One recent study tracked how male and female investors managed their portfolios over a 12-month period ending in early 2015. It found that men traded 50% more frequently than women. Yet female investors (the tortoise traders, if you will) absolutely crushed the opposing team. At the end of the year they had made a whopping 12% more.

Yes, it’s hard to resist the fast-paced “game” of active stock trading. But remember, when you’re managing your own investments in the future, it’s stamina, not speed, that wins every time.

Seek opinions from people who aren’t like you

Temperance and appropriate amounts of confidence are two reasons women tend to outperform their male counterparts in investing. But there are other reasons you want them — and other people who don’t look, think or act exactly like you — on your team: They bring a unique perspective to the table.

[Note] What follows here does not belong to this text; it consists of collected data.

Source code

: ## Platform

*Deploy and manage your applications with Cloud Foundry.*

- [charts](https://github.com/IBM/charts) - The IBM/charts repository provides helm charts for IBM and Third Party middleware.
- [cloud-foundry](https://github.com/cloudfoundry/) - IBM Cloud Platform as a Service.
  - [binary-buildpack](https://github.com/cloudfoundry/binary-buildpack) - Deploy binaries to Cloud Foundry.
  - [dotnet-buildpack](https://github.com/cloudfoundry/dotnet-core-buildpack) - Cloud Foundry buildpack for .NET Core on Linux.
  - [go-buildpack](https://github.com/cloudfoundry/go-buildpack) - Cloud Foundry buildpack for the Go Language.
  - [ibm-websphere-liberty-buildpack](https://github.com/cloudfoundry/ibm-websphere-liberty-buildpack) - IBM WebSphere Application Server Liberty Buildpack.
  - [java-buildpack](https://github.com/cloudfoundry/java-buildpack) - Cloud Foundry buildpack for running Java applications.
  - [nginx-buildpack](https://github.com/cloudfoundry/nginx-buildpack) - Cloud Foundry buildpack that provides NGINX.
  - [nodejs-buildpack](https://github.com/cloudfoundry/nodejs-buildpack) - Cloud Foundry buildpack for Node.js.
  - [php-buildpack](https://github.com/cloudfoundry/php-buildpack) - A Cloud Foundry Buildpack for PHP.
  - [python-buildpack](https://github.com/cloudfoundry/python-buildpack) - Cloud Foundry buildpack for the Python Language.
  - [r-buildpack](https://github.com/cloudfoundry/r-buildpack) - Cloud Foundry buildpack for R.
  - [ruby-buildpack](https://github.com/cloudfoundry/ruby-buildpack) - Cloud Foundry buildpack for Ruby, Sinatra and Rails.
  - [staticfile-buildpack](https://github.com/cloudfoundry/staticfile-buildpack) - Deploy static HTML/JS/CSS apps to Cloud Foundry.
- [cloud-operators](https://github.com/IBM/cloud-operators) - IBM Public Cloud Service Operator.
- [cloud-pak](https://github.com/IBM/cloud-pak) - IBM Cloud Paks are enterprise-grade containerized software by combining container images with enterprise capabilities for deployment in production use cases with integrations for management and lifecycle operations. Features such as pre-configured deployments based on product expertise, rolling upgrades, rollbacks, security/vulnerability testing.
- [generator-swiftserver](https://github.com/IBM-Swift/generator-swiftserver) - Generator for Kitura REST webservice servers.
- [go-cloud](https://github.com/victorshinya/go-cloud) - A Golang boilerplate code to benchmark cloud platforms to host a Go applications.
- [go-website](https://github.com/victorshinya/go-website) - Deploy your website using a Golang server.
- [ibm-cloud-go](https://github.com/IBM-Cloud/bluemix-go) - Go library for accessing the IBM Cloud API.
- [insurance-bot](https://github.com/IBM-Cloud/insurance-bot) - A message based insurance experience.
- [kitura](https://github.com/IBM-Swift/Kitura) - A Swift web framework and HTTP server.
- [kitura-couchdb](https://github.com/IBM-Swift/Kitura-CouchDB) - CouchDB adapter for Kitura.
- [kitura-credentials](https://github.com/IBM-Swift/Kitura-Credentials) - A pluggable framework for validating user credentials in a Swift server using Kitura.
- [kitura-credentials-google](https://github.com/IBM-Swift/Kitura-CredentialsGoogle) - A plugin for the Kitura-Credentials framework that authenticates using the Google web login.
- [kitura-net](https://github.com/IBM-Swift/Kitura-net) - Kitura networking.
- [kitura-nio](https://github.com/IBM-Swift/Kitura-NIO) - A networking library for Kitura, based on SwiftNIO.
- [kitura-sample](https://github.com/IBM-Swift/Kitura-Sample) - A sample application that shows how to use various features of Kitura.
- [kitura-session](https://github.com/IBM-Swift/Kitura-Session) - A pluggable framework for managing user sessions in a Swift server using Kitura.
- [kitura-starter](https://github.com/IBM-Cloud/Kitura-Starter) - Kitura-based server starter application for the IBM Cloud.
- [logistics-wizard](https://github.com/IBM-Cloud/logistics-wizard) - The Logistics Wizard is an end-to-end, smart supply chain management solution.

Whether you’re talking about your English homework or a potential investment, seeking diverse points of view on a topic (especially when you’re learning how to invest) makes you smarter. It helps you see things in different ways and reveals blind spots you might not realize you have.

Harness the collective brainpower of all of the people around you. Get used to talking about money openly instead of treating it like a taboo topic as generations before you did. This will equip you well as you head into adulthood and face the challenges of credit cards, student loan debt, workplace retirement savings plans and — eventually — teaching your little boys and girls about money.